▶ [What is being asked]
Locate each line in the entries below that contains the string "Core" and copy those lines.

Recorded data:
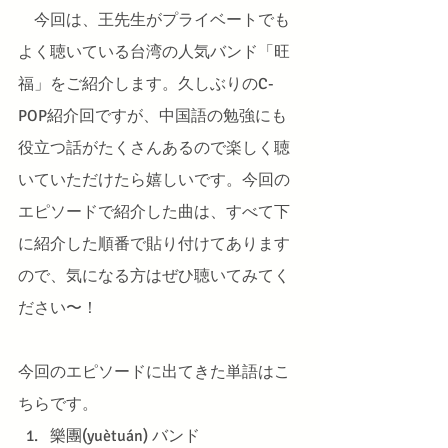
今回は、王先生がプライベートでも
よく聴いている台湾の人気バンド「旺
福」をご紹介します。久しぶりのC-
POP紹介回ですが、中国語の勉強にも
役立つ話がたくさんあるので楽しく聴
いていただけたら嬉しいです。今回の
エピソードで紹介した曲は、すべて下
に紹介した順番で貼り付けてあります
ので、気になる方はぜひ聴いてみてく
ださい〜！
今回のエピソードに出てきた単語はこ
ちらです。
樂團(yuètuán) バンド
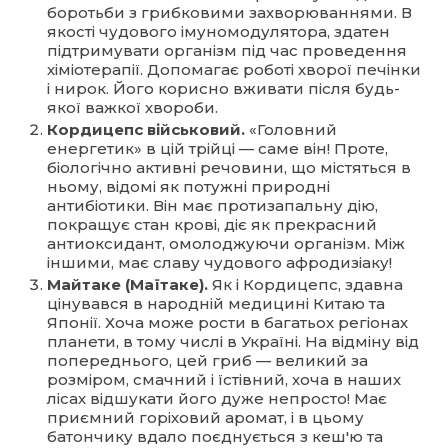
боротьби з грибковими захворюваннями. В
якості чудового імуномодулятора, здатен
підтримувати організм під час проведення
хіміотерапії. Допомагає роботі хворої печінки
і нирок. Його корисно вживати після будь-
якої важкої хвороби.
Кордицепс військовий.
«Головний
енергетик» в цій трійці — саме він! Проте,
біологічно активні речовини, що містяться в
ньому, відомі як потужні природні
антибіотики. Він має протизапальну дію,
покращує стан крові, діє як прекрасний
антиоксидант, омолоджуючи організм. Між
іншими, має славу чудового афродизіаку!
Майтаке (Маїтаке).
Як і Кордицепс, здавна
цінувався в народній медицині Китаю та
Японії. Хоча може рости в багатьох регіонах
планети, в тому числі в Україні. На відміну від
попереднього, цей гриб — великий за
розміром, смачний і їстівний, хоча в наших
лісах відшукати його дуже непросто! Має
приємний горіховий аромат, і в цьому
батончику вдало поєднується з кеш'ю та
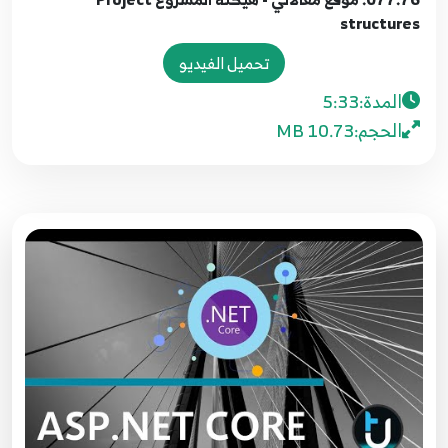
14:19
structures
تحميل الفيديو
071.70. ASP.NET Core - Deployment App on
Local host IIS
71
المدة:
5:33
12:45
الحجم:
10.73 MB
072.71. ASP.NET Core - my Asp.Net Hosting
Overview
72
6:35
073.72. ASP.NET Core - Create Data Base on
hosting site
73
4:00
074.73. التأكد من نص اتصال الاستضافة ASP.NET
Core - Change Connection string
74
9:47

▶ [Response below]
071.70. ASP.NET Core - Deployment App on
072.71. ASP.NET Core - my Asp.Net Hosting
073.72. ASP.NET Core - Create Data Base on
Core - Change Connection string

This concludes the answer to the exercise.